# TASK INSTRUCTIONS
1/ In the piece on movie license games, change "games" to "titles" throughout the stretch from "First of all, let" through "to go postal.", and write out that stretch.
2/ Translate this sentence from the piece on movie license games into Spanish: "These games need to be released as fast as possible, or nobody will buy them."

# TEXT PASSAGE
________

MOVIE LICENSE HELL May 23 2002

Over the past few hours, I've gone through every closet in the entire apartment to find something to write about. I currently have no internet access, and most of my technical equipment is at my parents' house, so my options are few: I could write about a book in my shelf, or I could write about emulator games. Most of the books I own are good, and I'm not really in the mood for writing positive reviews right now. There's always that book about occult propaganda in Winnie the Pooh, but writing about that one would require reading it first, and I really don't want to. Maybe later.

So, emulator games it is. After this Friday's article about Robin Hood - Prince of Thieves for NES, I thought I'd try some other movie license games and see if one of them could fill an article. They couldn't. They're simply too boring and awful. Instead, I decided to put them all in here together.

First of all, let me tell you what these games all have in common. This will serve as a basis for the scoring system.

Hurry Factor:
These games need to be released as fast as possible, or nobody will buy them. This leads to glitches, cheap solutions and unfinished concepts. For instance, I just remembered that in Robin Hood, you collect money all the way through the game, but you're never given an opportunity to use it.

Leap of Doom Frequency
This seems to be an absolute in most bad platform games, especially in those based on movies: If you jump down to a lower platform you will crash onto an enemy and take damage.

Aggravation Level
All of these games are annoying at some level or other, and at some point you're ready to go postal.

Unfaithfulness Rate
Let's face it, with the exception of The Phantom Menace, no movies were ever written to support video games. Hence, the games must take certain liberties to be any interesting. However, some seem to be created from templates that only need movie-related graphics to be inserted before they are shipped.

All right, let's go.

HOME IMPROVEMENT

Come to think of it, I should have discreetly placed this one between the others, so you wouldn't notice I included a sit-com license. Oh well. In this game, you control Tim Allen. Tim's new tools have been stolen by someone on his set, and he has to run around in the studio to get them back. One of the sets you have to go through is one for a dinosaur movie. Unlike other dinosaur movies, where most dinosaurs are computer generated or animatronic models made by Stan Winston, this production features fully mobile lizards with artificial intelligence, all placed in a giant naturalistic set. They also breathe fire. All right, all right, I know this is a game. It's still stupid. It's so stupid, it would make more sense if the programmers did what they really wanted to do: Send Tim on a journey through time and space.

________

# INFORMATION SUPPLIED
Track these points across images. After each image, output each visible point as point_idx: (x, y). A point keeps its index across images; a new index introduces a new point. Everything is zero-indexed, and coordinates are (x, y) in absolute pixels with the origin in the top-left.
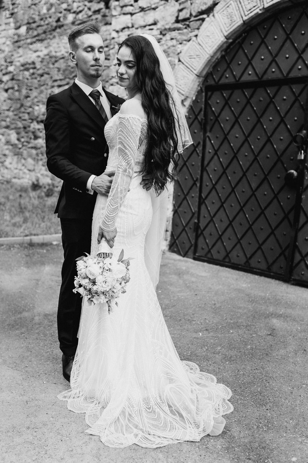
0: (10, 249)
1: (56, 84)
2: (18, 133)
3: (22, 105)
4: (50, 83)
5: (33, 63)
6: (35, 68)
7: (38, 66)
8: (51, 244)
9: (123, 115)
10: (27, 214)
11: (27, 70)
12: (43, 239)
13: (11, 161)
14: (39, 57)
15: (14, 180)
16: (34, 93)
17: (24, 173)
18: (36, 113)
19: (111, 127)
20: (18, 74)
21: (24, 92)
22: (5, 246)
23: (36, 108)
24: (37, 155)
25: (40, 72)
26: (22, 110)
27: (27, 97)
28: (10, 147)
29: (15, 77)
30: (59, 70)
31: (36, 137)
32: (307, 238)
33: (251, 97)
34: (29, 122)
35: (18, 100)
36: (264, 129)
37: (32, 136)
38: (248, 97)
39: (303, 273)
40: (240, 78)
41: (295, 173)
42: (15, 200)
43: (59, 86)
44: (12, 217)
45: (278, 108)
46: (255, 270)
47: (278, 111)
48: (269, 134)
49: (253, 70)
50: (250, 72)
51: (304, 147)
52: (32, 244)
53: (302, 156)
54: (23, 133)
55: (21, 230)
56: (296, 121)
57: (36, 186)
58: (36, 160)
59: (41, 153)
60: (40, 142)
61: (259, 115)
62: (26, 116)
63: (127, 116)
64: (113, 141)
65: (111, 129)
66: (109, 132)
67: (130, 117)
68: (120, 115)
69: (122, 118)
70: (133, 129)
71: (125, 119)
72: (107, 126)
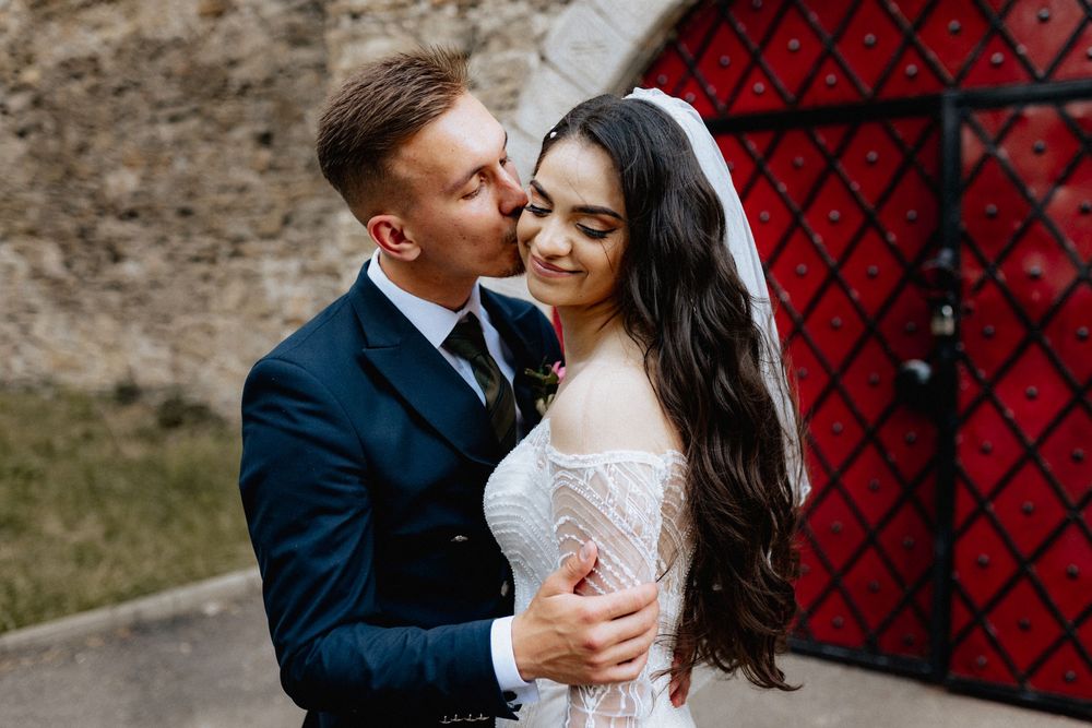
0: (72, 659)
1: (163, 113)
2: (65, 248)
3: (69, 173)
4: (145, 111)
5: (94, 59)
6: (98, 73)
7: (108, 65)
8: (202, 617)
9: (571, 457)
10: (115, 510)
11: (78, 77)
12: (177, 603)
13: (49, 325)
14: (106, 43)
15: (62, 377)
16: (102, 141)
17: (91, 357)
18: (111, 195)
19: (521, 498)
20: (52, 91)
21: (73, 136)
22: (55, 652)
23: (112, 180)
24: (124, 305)
25: (116, 82)
26: (72, 184)
27: (82, 149)
28: (46, 288)
29: (45, 98)
30: (168, 75)
31: (117, 258)
32: (984, 558)
33: (769, 154)
34: (93, 217)
35: (57, 161)
36: (816, 248)
37: (103, 254)
38: (759, 156)
39: (982, 660)
40: (730, 103)
41: (922, 369)
42: (71, 454)
43: (174, 119)
44: (70, 525)
45: (855, 186)
46: (829, 650)
47: (853, 194)
48: (832, 261)
49: (768, 79)
50: (759, 87)
51: (951, 297)
52: (140, 628)
53: (946, 324)
54: (78, 247)
55: (101, 572)
56: (911, 222)
57: (127, 393)
58: (122, 318)
59: (134, 301)
60: (130, 270)
61: (796, 206)
62: (84, 203)
63: (594, 461)
64: (538, 555)
65: (520, 508)
66: (514, 518)
67: (606, 465)
68: (559, 454)
69: (570, 470)
70: (629, 516)
71: (583, 478)
72: (499, 494)
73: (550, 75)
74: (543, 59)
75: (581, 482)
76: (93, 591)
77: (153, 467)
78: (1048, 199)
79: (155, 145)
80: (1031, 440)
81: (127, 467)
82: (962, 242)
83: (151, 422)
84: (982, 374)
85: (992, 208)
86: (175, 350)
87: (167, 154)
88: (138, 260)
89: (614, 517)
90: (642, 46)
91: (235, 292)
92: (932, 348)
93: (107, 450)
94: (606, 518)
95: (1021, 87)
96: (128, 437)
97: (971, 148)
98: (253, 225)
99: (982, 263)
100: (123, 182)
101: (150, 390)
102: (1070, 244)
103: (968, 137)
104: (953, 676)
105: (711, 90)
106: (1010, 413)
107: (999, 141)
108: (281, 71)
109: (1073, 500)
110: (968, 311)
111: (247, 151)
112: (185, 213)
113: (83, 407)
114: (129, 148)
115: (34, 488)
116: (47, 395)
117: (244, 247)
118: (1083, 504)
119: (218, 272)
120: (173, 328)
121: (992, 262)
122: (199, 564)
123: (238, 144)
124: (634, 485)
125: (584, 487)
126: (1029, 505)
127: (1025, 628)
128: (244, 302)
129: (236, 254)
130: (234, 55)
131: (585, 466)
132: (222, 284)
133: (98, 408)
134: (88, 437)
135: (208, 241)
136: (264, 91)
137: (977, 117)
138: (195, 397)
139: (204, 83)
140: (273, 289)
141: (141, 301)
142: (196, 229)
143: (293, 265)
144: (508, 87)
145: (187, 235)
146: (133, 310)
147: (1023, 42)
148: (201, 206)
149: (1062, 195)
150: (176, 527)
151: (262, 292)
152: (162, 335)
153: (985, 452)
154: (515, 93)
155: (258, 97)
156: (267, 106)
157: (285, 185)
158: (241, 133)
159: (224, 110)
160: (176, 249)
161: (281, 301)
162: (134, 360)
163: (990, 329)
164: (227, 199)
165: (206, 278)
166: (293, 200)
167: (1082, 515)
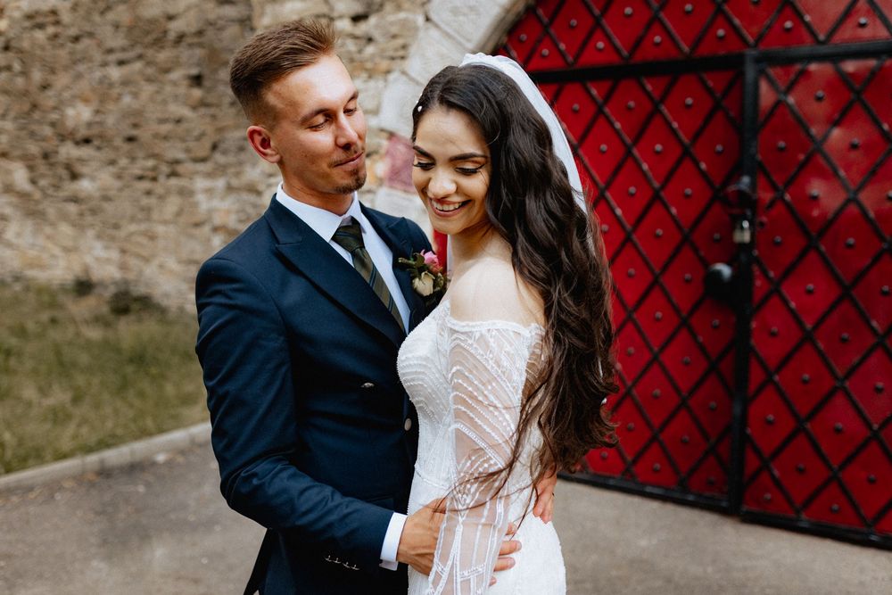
0: (52, 497)
1: (112, 58)
2: (31, 168)
3: (35, 106)
4: (98, 56)
5: (54, 12)
6: (57, 23)
7: (66, 17)
8: (154, 464)
9: (464, 324)
10: (80, 380)
11: (41, 26)
12: (132, 453)
13: (19, 231)
15: (31, 273)
16: (62, 80)
17: (53, 256)
18: (70, 124)
19: (426, 359)
20: (19, 38)
21: (37, 76)
22: (37, 491)
23: (70, 112)
24: (81, 215)
25: (73, 31)
26: (37, 115)
27: (45, 87)
28: (14, 199)
29: (13, 44)
30: (117, 26)
31: (75, 176)
32: (771, 417)
33: (607, 99)
34: (55, 142)
35: (24, 95)
36: (643, 173)
37: (64, 173)
38: (600, 100)
39: (768, 496)
40: (577, 58)
41: (725, 270)
42: (41, 336)
43: (121, 63)
44: (43, 391)
45: (675, 125)
46: (649, 489)
47: (673, 131)
48: (656, 185)
49: (608, 39)
50: (601, 45)
51: (749, 213)
52: (105, 473)
53: (744, 236)
54: (42, 167)
55: (71, 429)
56: (719, 153)
57: (84, 287)
58: (79, 226)
59: (89, 211)
60: (85, 186)
61: (628, 140)
62: (47, 131)
63: (480, 327)
64: (438, 401)
65: (425, 366)
66: (420, 373)
67: (489, 330)
68: (455, 322)
69: (462, 333)
70: (503, 367)
71: (471, 338)
72: (410, 355)
73: (434, 33)
74: (428, 19)
75: (470, 342)
76: (66, 444)
77: (109, 346)
78: (826, 137)
79: (106, 83)
80: (809, 327)
81: (89, 345)
82: (758, 170)
83: (105, 309)
84: (772, 274)
85: (782, 144)
86: (123, 251)
87: (115, 91)
88: (93, 179)
89: (492, 367)
90: (508, 11)
91: (173, 204)
92: (734, 254)
93: (70, 332)
94: (486, 369)
95: (806, 48)
96: (87, 322)
97: (766, 95)
98: (188, 150)
99: (774, 188)
100: (79, 115)
101: (102, 284)
102: (842, 173)
103: (764, 87)
104: (745, 508)
105: (562, 46)
106: (793, 305)
107: (789, 90)
108: (211, 24)
109: (840, 373)
110: (762, 224)
111: (182, 89)
112: (131, 139)
113: (49, 297)
114: (84, 86)
115: (13, 362)
116: (18, 287)
117: (180, 169)
118: (847, 377)
119: (158, 188)
120: (122, 233)
121: (781, 186)
122: (149, 423)
123: (175, 84)
124: (508, 346)
125: (472, 345)
126: (806, 377)
127: (801, 471)
128: (179, 214)
129: (174, 174)
130: (172, 11)
131: (473, 330)
132: (161, 198)
133: (62, 298)
134: (54, 321)
135: (150, 163)
136: (196, 40)
137: (771, 71)
138: (141, 290)
139: (148, 33)
140: (204, 203)
141: (94, 212)
142: (140, 154)
143: (220, 183)
144: (400, 42)
145: (133, 159)
146: (89, 219)
147: (808, 12)
148: (144, 134)
149: (836, 133)
150: (131, 394)
151: (196, 205)
152: (113, 239)
153: (773, 335)
154: (404, 47)
155: (191, 45)
156: (199, 52)
157: (214, 117)
158: (176, 75)
159: (163, 56)
160: (124, 169)
161: (210, 211)
162: (89, 259)
163: (778, 239)
164: (165, 128)
165: (149, 193)
166: (220, 130)
167: (847, 384)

________

# ANSWERS TO THIS EXERCISE
1/
First of all, let me tell you what these titles all have in common. This will serve as a basis for the scoring system.

Hurry Factor:
These titles need to be released as fast as possible, or nobody will buy them. This leads to glitches, cheap solutions and unfinished concepts. For instance, I just remembered that in Robin Hood, you collect money all the way through the game, but you're never given an opportunity to use it.

Leap of Doom Frequency
This seems to be an absolute in most bad platform titles, especially in those based on movies: If you jump down to a lower platform you will crash onto an enemy and take damage.

Aggravation Level
All of these titles are annoying at some level or other, and at some point you're ready to go postal.

2/ Estos juegos tienen que lanzarse lo más rápido posible, o nadie los comprará.